Появился «Вечер после дождя», проданный за 40 рублей, по тем временам сумму немалую. В 1886 году Левитан оставил Училище, получив звание внеклассного художника и две серебряные медали. Но даже после того, как работы Левитана стали попадать на выставки передвижников, нужда долго не отпускала его. Как пишет в своих воспоминаниях С.М. Шпицер, «безотрадное серое детство, унижения и обиды, голод и нищета мрачной завесой опустились над его жизнью».
Реакция на накопившийся груз невзгод и разочарований последовала уже после знакомства с Чеховыми. Вот что написал Лилейкину, редактору «Осколков», в 1886 году сам Антон Павлович: «Со мной живёт художник Левитан... С беднягой творится что-то недоброе. Психоз какой-то начинается. Хотел на Святой с ним во Владимирскую губернию съездить (он же и подбил меня), а прихожу к нему в назначенный для отъезда день, мне говорят, что он на Кавказ уехал... В конце апреля вернулся откуда-то, но не с Кавказа... Хотел вешаться... Взял я его на дачу и теперь прогуливаю. Словно бы легче стало...».
Однажды Липкин услышал об этом от Гиляровского, которому эту историю рассказал в своё время сам Чехов. Антон Павлович рассказывал, что сам был смущён после возвращения Левитана, так как ошибочно думал, что бегство Левитана – это результат шуток и розыгрышей в Бабкино. «Я, знаешь ли, стал перед ним извиняться, а он как зарыдает, – передавал Гиляровский слова Чехова, – истерика, понимаешь ли, насилу я его успокоил».
И тут Чехов, пожимая плечами, рассказал Гиляровскому всю драму увлечений и разочарований молодого художника.
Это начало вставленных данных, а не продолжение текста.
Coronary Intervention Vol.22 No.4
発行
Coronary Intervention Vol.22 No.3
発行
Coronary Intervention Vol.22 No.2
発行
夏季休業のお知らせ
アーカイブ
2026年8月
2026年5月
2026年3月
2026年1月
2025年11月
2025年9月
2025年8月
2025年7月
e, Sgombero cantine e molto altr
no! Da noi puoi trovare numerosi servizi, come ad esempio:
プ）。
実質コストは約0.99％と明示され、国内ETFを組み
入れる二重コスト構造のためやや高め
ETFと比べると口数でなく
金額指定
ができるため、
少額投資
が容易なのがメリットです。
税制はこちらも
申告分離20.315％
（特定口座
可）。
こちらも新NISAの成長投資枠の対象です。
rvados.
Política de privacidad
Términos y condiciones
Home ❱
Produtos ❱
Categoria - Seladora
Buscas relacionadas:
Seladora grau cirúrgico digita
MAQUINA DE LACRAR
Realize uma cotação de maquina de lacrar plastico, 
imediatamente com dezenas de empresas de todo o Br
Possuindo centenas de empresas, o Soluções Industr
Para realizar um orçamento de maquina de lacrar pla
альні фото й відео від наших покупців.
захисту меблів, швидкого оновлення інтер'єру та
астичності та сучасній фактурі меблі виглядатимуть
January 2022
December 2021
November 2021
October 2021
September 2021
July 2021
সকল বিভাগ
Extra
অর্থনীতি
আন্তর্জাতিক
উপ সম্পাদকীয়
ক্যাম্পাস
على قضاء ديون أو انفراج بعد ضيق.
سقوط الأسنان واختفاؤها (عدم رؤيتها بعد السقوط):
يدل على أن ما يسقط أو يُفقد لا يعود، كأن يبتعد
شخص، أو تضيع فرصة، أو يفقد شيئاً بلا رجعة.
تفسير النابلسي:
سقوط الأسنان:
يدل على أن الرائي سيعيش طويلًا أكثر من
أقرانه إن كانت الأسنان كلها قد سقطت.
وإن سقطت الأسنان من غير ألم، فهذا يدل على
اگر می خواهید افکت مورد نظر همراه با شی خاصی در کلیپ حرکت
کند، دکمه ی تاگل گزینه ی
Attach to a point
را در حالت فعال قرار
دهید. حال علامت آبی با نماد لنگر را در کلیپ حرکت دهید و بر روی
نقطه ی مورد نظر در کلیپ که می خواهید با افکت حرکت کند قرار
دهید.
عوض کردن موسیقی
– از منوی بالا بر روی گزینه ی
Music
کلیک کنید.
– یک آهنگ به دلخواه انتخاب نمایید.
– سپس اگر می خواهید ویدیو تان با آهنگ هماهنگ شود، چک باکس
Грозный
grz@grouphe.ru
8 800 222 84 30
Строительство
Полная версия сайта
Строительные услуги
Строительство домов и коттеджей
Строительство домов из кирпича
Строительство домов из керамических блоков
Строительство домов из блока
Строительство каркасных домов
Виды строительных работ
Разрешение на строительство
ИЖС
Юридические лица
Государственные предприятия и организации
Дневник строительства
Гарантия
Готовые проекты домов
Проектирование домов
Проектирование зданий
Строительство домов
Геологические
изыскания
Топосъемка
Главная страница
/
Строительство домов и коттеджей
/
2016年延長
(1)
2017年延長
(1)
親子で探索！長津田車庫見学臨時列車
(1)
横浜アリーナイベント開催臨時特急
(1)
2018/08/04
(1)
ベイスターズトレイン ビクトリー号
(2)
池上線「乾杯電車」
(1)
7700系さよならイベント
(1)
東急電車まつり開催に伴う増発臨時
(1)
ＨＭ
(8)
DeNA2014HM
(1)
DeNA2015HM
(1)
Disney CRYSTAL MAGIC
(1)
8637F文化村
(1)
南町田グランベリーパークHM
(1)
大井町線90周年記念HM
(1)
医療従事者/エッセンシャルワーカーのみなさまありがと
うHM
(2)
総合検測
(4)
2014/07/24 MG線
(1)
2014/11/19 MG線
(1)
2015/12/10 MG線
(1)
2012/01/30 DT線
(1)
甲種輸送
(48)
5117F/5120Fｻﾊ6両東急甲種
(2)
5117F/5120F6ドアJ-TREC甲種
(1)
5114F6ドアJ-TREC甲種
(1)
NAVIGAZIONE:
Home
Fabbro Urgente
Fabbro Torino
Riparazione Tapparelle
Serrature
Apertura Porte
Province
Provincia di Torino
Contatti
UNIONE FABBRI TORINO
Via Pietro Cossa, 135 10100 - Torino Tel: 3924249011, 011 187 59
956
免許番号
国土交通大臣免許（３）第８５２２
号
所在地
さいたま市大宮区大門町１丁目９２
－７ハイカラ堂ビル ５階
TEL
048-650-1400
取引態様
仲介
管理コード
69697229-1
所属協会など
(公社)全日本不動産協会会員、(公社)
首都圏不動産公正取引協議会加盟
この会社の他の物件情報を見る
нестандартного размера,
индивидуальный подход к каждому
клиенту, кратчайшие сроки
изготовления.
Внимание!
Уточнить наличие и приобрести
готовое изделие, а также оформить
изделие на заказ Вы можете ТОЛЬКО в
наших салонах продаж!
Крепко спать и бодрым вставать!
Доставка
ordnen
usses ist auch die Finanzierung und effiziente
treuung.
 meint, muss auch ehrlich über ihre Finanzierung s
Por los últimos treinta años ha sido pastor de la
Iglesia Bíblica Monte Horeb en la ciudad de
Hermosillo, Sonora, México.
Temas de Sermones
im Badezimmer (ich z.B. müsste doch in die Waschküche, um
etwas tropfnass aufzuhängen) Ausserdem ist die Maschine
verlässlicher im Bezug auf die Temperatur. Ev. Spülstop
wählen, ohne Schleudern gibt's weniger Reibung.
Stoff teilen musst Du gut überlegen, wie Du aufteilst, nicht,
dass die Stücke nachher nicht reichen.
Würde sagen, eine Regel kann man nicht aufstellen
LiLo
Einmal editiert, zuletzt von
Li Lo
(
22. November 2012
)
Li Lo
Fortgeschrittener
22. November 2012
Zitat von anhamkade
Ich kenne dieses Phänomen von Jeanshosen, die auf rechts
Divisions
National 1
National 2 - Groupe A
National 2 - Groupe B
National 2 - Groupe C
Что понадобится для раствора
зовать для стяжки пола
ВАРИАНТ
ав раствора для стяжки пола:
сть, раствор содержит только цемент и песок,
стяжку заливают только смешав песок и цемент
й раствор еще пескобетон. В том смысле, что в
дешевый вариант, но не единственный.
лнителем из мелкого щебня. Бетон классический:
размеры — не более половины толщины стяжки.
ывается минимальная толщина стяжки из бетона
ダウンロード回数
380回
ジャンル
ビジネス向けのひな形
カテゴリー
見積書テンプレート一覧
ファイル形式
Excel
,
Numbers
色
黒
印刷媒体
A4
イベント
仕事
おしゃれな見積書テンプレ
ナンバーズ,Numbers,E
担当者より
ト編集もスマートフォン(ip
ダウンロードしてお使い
Левитан, как это часто бывает со скрытными людьми, вдруг открыл перед ним свою душу, всё, что наболело в нём. Именно поэтому Чехов привёз Левитана на дачу и уже как врач стал «выхаживать» его... Дела пошли в гору ближе к 1887 году. Левитан пишет декорации Мамонтову, Третьяков и Солдатенков приобретают его работы.
О декорациях. Известно, что Левитан писал декорации минимум для двух оперных постановок частной оперы Мамонтова: для «Фауста» и «Русалки». Сцену подводного царства расписывал Левитан. Один из очевидцев рассказывал, что впервые публика в опере устроила овацию живописному оформлению сцены. В росписи декораций принимал участие Николай Чехов и его товарищи по Училищу. Было им тогда лет по 26-27.
По мнению искусствоведов «бабкинский период» сыграл большую роль в развитии таланта Левитана. И Чехов пишет: «В картинах Левитана появилась улыбка». Ну, а Левитан, повлиял ли на Чехова в период их сближения? Липкин, например, считает, что именно после Бабкина Чехов стал превращаться из юмориста в бытописателя с немного левитановским, очень вдумчивым взглядом на жизнь. Действительно, «бабкинский период» лучше всего показывает, где кончается «Антоша Чехонте» и начинается Антон Павлович Чехов. А термин «левитанисто» – это от Чехова.

ИНТРОДУКЦИЯ IV
Из писем А.П. Чеховой*

                Волга, пароход «Александр Невский»,
23 апреля 1890 г., рано утром
Первое впечатление Волги отравлено дождём... Видел я Плёс, в котором жил томный Левитан... Левитану нельзя жить на Волге, она кладёт на душу мрачность.

Иркутск,
6 июня 1890 г.
Итак, горы и Енисей – это первое оригинальное и новое, встре-ченное мною в Сибири. И горы, и Енисей подарили меня такими ощущениями, которые сторицею вознаградили меня за все пережи-тые кувырколлегии и которые заставили меня обругать Левитана болваном за то, что он имел глупость не поехать со мной.

Амур, пароход «Ермак»,
20 июня 1890 г.
Прогулка по Байкалу вышла чудная, вовеки веков не забуду... Скотина Левитан, что не поехал со мной... Дорога лесная: направо лес, идущий в гору, налево лес, спускающийся к Байкалу. Какие овраги, какие скалы! Тон у Байкала нежный, тёплый.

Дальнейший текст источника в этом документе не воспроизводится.